Keep the lines exact and the pictures out as you repeat the following listing.

■ **Provided material**
++++++++++++++++++++

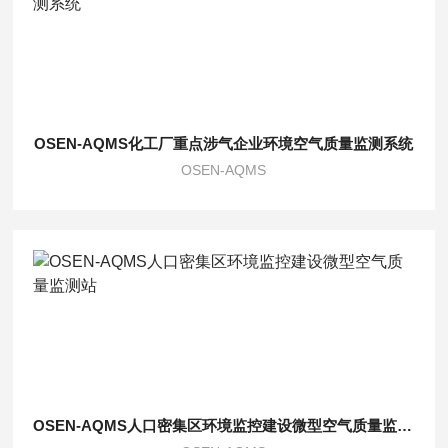
OSEN-AQMS化工厂重点涉气企业环境空气质量监测系统
OSEN-AQMS
OSEN-AQMS人口密集区环境监控建设微型空气质量监测站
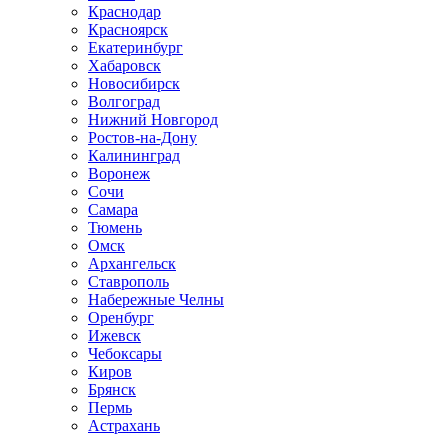
Краснодар
Красноярск
Екатеринбург
Хабаровск
Новосибирск
Волгоград
Нижний Новгород
Ростов-на-Дону
Калининград
Воронеж
Сочи
Самара
Тюмень
Омск
Архангельск
Ставрополь
Набережные Челны
Оренбург
Ижевск
Чебоксары
Киров
Брянск
Пермь
Астрахань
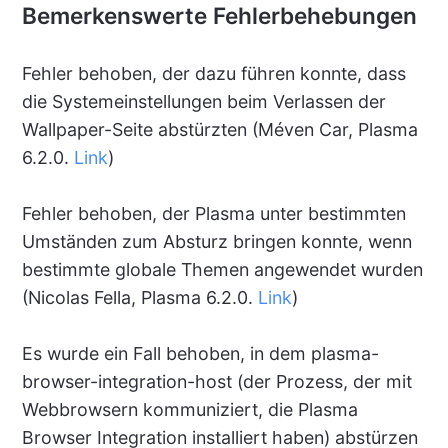
Bemerkenswerte Fehlerbehebungen
Fehler behoben, der dazu führen konnte, dass
die Systemeinstellungen beim Verlassen der
Wallpaper-Seite abstürzten (Méven Car, Plasma
6.2.0.
Link
)
Fehler behoben, der Plasma unter bestimmten
Umständen zum Absturz bringen konnte, wenn
bestimmte globale Themen angewendet wurden
(Nicolas Fella, Plasma 6.2.0.
Link
)
Es wurde ein Fall behoben, in dem plasma-
browser-integration-host (der Prozess, der mit
Webbrowsern kommuniziert, die Plasma
Browser Integration installiert haben) abstürzen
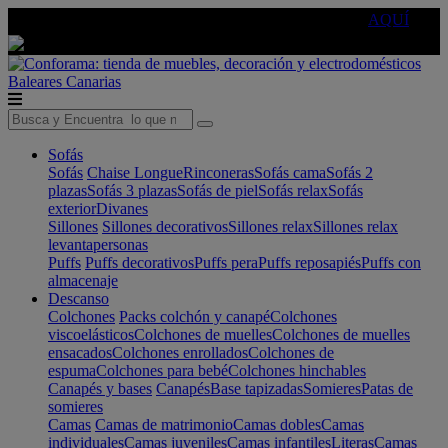
🔵Cambia tu electro con
-10% EXTRA
de descuento ☑️
AQUÍ
Baleares
Canarias
Sofás
Sofás
Chaise Longue
Rinconeras
Sofás cama
Sofás 2
plazas
Sofás 3 plazas
Sofás de piel
Sofás relax
Sofás
exterior
Divanes
Sillones
Sillones decorativos
Sillones relax
Sillones relax
levantapersonas
Puffs
Puffs decorativos
Puffs pera
Puffs reposapiés
Puffs con
almacenaje
Descanso
Colchones
Packs colchón y canapé
Colchones
viscoelásticos
Colchones de muelles
Colchones de muelles
ensacados
Colchones enrollados
Colchones de
espuma
Colchones para bebé
Colchones hinchables
Canapés y bases
Canapés
Base tapizadas
Somieres
Patas de
somieres
Camas
Camas de matrimonio
Camas dobles
Camas
individuales
Camas juveniles
Camas infantiles
Literas
Camas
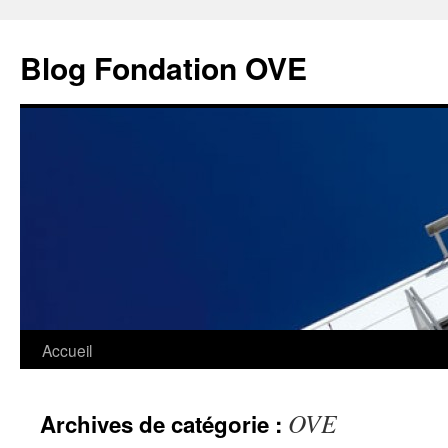
Aller
au
Blog Fondation OVE
contenu
Accueil
OVE
Archives de catégorie :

++++++++++++++++++++

■ **Finished task**
OSEN-AQMS化工厂重点涉气企业环境空气质量监测系统
OSEN-AQMS
OSEN-AQMS人口密集区环境监控建设微型空气质量监测站
Краснодар
Красноярск
Екатеринбург
Хабаровск
Новосибирск
Волгоград
Нижний Новгород
Ростов-на-Дону
Калининград
Воронеж
Сочи
Самара
Тюмень
Омск
Архангельск
Ставрополь
Набережные Челны
Оренбург
Ижевск
Чебоксары
Киров
Брянск
Пермь
Астрахань
Bemerkenswerte Fehlerbehebungen
Fehler behoben, der dazu führen konnte, dass
die Systemeinstellungen beim Verlassen der
Wallpaper-Seite abstürzten (Méven Car, Plasma
6.2.0.
Link
)
Fehler behoben, der Plasma unter bestimmten
Umständen zum Absturz bringen konnte, wenn
bestimmte globale Themen angewendet wurden
(Nicolas Fella, Plasma 6.2.0.
Link
)
Es wurde ein Fall behoben, in dem plasma-
browser-integration-host (der Prozess, der mit
Webbrowsern kommuniziert, die Plasma
Browser Integration installiert haben) abstürzen
🔵Cambia tu electro con
-10% EXTRA
de descuento ☑️
AQUÍ
Baleares
Canarias
Sofás
Sofás
Chaise Longue
Rinconeras
Sofás cama
Sofás 2
plazas
Sofás 3 plazas
Sofás de piel
Sofás relax
Sofás
exterior
Divanes
Sillones
Sillones decorativos
Sillones relax
Sillones relax
levantapersonas
Puffs
Puffs decorativos
Puffs pera
Puffs reposapiés
Puffs con
almacenaje
Descanso
Colchones
Packs colchón y canapé
Colchones
viscoelásticos
Colchones de muelles
Colchones de muelles
ensacados
Colchones enrollados
Colchones de
espuma
Colchones para bebé
Colchones hinchables
Canapés y bases
Canapés
Base tapizadas
Somieres
Patas de
somieres
Camas
Camas de matrimonio
Camas dobles
Camas
individuales
Camas juveniles
Camas infantiles
Literas
Camas
Aller
au
Blog Fondation OVE
contenu
Accueil
OVE
Archives de catégorie :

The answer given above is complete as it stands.